Monday, January 30, 2017

A New Batch Of Black History Books

I've been busy pulling books at school to display in February for Black History month.  This collection of books keeps growing as each year new titles are published.  

I've added five to my own personal collection as well: 

Hidden Figures: The Young Readers' Edition by Margot Lee Shetterly - I feel like everywhere I look right now I see Hidden Figures. I went to the movie last weekend and loved it.  A few months before that, I read the adult version of Hidden Figures and participated in a blog tour (you can read my review here). I thoroughly enjoyed learning about the contributions that African American women made to our space program (I also loved the book Rocket Girls which showcases the accomplishments of white women to the space race as well).

Freedom Over Me by Ashley Bryan - this book has received numerous awards this past week at the ALA Midwinter Conference and for good reason.  Ashley Bryan acquired some documents about slaves that she turned into a book about eleven slaves and their stories. The pictures are beautiful, depicting the pictures of each of the eleven slaves along with a poem about them. Perhaps the most eye-opening, jarring item in the book is the price that accompanies each picture, showing the worth that the white man bestowed upon them.  I can think of so many uses for this book and can't wait to press it into the hands of teachers.

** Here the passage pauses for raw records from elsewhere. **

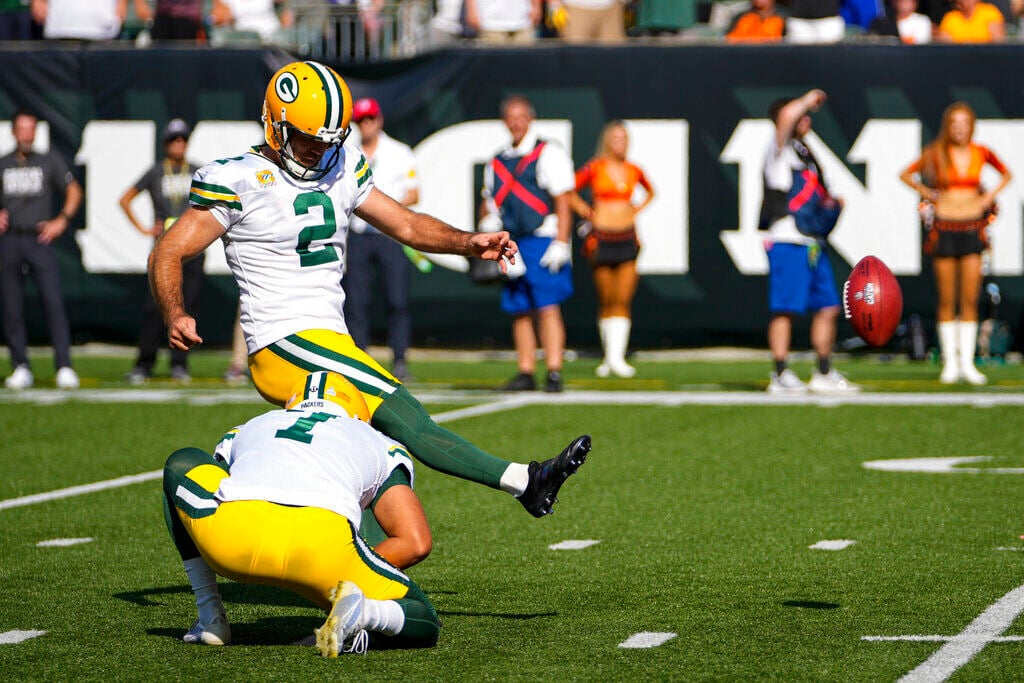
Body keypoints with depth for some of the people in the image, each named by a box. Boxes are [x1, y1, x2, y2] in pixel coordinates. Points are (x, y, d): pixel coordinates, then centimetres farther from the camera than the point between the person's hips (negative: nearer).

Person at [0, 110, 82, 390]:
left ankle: (64, 366, -14)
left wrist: (62, 221, 0)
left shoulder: (49, 161, 9)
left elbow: (74, 191, 13)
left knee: (53, 301, -13)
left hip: (40, 240, -2)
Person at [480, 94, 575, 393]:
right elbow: (489, 202, 25)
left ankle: (554, 373, -12)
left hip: (542, 242, -6)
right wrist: (487, 221, 2)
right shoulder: (497, 162, 16)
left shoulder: (549, 153, -2)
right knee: (519, 311, 6)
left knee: (547, 308, -10)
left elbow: (563, 203, -6)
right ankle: (525, 373, 10)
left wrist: (560, 244, -13)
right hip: (510, 243, 6)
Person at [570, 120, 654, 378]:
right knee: (606, 301, 4)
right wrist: (584, 210, -2)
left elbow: (650, 192, 25)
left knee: (623, 301, -7)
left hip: (627, 238, 2)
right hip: (602, 238, -2)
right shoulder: (594, 168, -3)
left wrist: (637, 209, 11)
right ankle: (608, 356, 15)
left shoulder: (633, 171, 7)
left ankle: (617, 357, -10)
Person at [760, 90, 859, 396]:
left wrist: (832, 204, 15)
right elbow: (787, 115, -24)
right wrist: (809, 100, -7)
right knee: (785, 310, -8)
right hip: (788, 241, -9)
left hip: (813, 243, 9)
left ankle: (824, 375, 17)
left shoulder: (804, 153, 23)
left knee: (828, 308, 9)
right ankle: (780, 376, -6)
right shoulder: (781, 149, -3)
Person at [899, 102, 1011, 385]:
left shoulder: (982, 153, 2)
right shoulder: (936, 153, -3)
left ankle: (967, 363, 4)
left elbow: (1006, 175, 19)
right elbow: (905, 174, 11)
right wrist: (927, 193, 1)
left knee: (970, 299, -1)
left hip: (972, 228, 1)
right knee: (946, 300, 1)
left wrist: (989, 197, 6)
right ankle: (950, 362, 7)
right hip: (944, 228, -1)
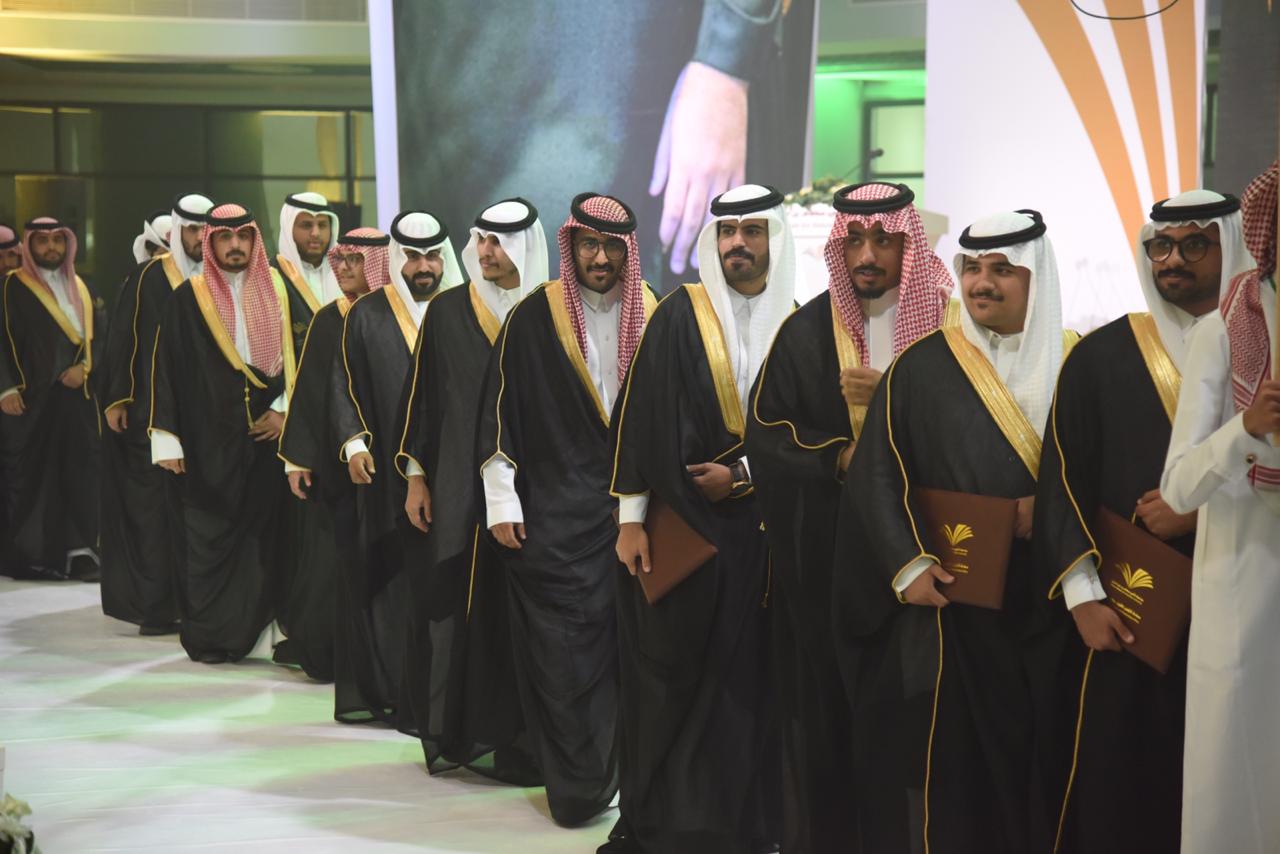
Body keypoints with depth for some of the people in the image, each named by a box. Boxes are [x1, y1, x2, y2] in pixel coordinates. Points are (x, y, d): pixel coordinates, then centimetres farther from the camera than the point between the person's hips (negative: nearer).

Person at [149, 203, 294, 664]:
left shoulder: (277, 292, 9)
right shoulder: (188, 298, 0)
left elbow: (299, 355, 12)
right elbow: (165, 368, -1)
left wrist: (284, 409, -2)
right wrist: (166, 438, -6)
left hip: (266, 436, 3)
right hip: (208, 440, -2)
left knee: (263, 537, 3)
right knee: (209, 539, 0)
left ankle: (248, 632, 14)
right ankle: (207, 637, 9)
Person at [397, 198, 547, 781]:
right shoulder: (448, 311, 4)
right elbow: (422, 393, 7)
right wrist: (416, 476, 3)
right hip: (460, 484, 0)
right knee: (455, 605, 1)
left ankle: (513, 736, 11)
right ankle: (450, 733, 12)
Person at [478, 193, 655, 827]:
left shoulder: (653, 319, 5)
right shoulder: (533, 317, -2)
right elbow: (498, 412, -1)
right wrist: (501, 503, -6)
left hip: (631, 511, 2)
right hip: (553, 515, -2)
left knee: (624, 647, 4)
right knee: (561, 652, -1)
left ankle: (602, 773, 21)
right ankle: (575, 787, 9)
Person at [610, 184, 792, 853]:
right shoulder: (679, 316, -1)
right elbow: (639, 415, -4)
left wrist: (742, 475, -7)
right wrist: (630, 517, -8)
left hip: (762, 531, 2)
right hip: (681, 526, -2)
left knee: (749, 679, 5)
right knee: (670, 678, 2)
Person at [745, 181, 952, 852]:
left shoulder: (949, 323, 1)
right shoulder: (809, 329, 6)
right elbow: (764, 429, 4)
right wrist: (838, 457, -9)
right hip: (823, 551, 1)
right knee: (824, 703, 5)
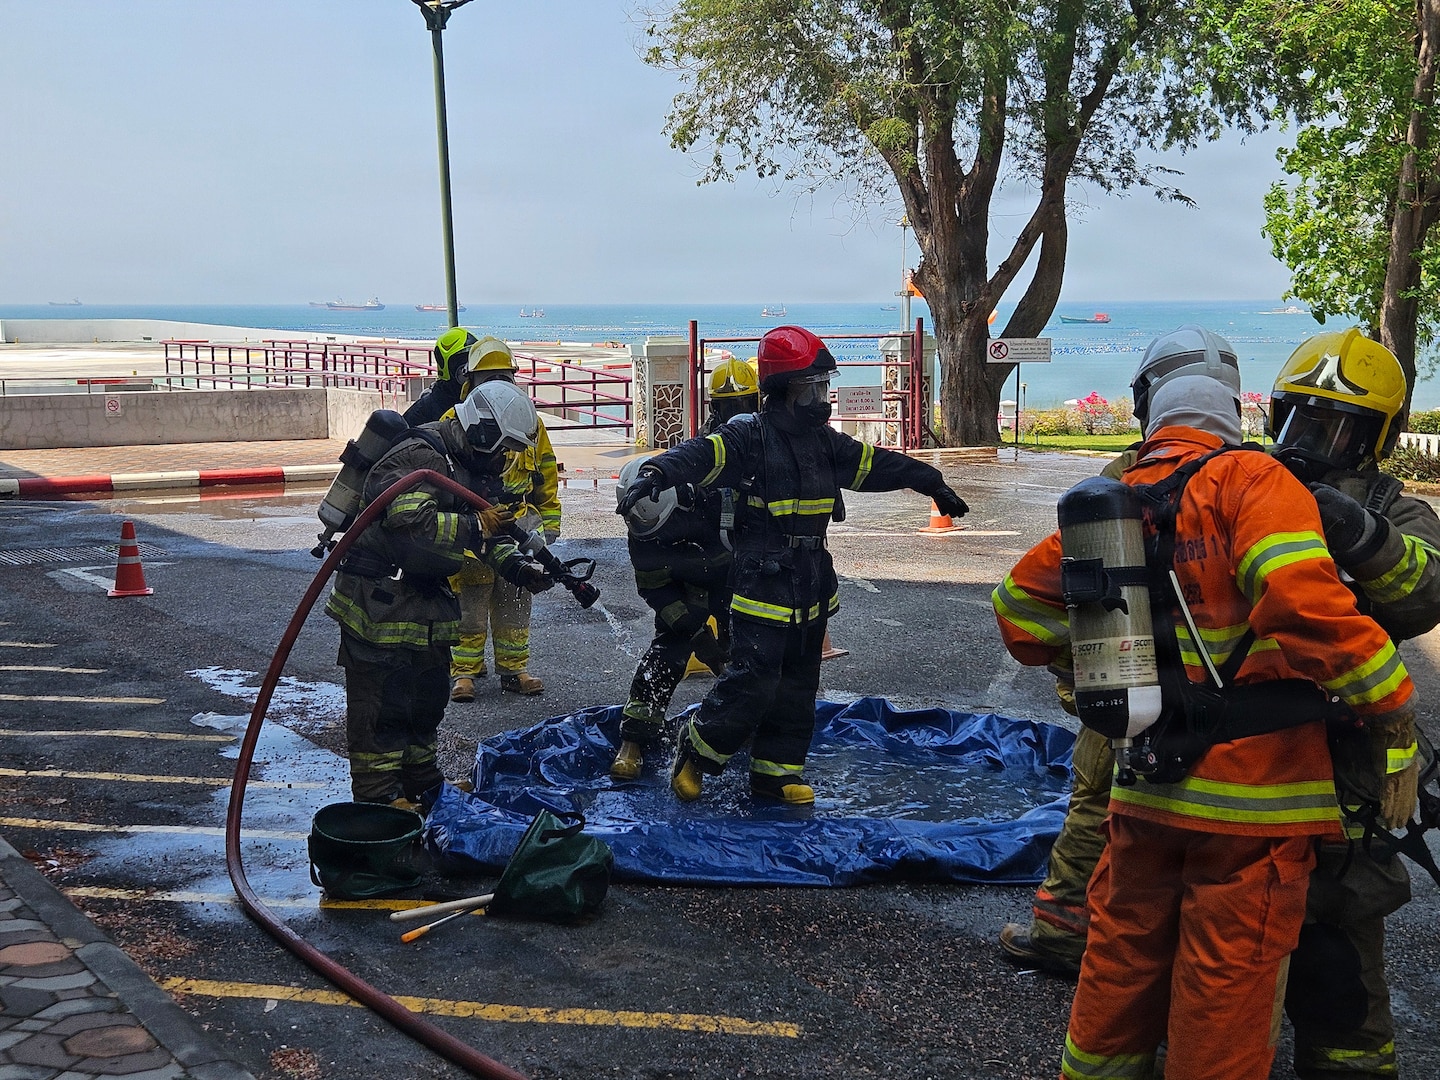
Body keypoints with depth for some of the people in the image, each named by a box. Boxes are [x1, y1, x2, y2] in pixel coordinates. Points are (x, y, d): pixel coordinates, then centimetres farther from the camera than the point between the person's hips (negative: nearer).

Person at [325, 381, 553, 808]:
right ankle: (378, 797, 3)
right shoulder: (420, 457, -20)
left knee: (427, 694, 18)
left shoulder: (467, 466, 13)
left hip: (423, 599, 10)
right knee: (383, 701, -5)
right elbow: (410, 522, -35)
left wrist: (520, 568, 6)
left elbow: (486, 533, 20)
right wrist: (477, 526, -27)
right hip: (379, 600, -10)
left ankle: (421, 782, 32)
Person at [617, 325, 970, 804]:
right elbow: (702, 455, -30)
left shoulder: (825, 442, 11)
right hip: (763, 583, -8)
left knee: (798, 684, 12)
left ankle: (776, 772, 24)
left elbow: (878, 464, 22)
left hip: (812, 585, 8)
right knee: (753, 681, -10)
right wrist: (655, 474, -50)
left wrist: (934, 485, 31)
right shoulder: (750, 437, -13)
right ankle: (695, 750, 12)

Muhammad Ali: A Champion is Born by Gene Barretta - This biography begins with Cassius Clay as an adult making a name for himself in boxing.  As the book continues, it moves back in time to his childhood sharing how he decided to take up boxing and achieve success.  This title also highlights Ali's goal of becoming a role model for people who were treated unfairly because of the color of their skin.

My Name Is James Madison Hemings by Jonah Winter and Terry Widener - told in the perspective of James Madison Hemings writing as an old man, he shares what it was like growing up as a slave, knowing that his father was Thomas Jefferson, an important man who would not/could not openly claim him as his own child.  Although Jefferson did free James Madison and three of his siblngs, his life was vastly different than that of Jefferson's white children.  I loved this book and the historical note at book's end provides a greater glimpse into this part of history.

Frederick Douglass: The Lion Who Wrote History by Walter Dean Myers - Myers' picture book biography provides a fantastic look at Frederick Douglass and his role in helping African Americans.  He was a great speaker who loved books (which of course is something I find important) and believed that reading was a ticket to freedom. This is a great book with a fair amount of text; my recommendation would be for readers grade 3 and up.

Thanks to HarperCollins Publishers for providing a copy of Frederick Douglass, Muhammad Ali, and Hidden Figures for my review.  All opinions expressed are, as always, my own.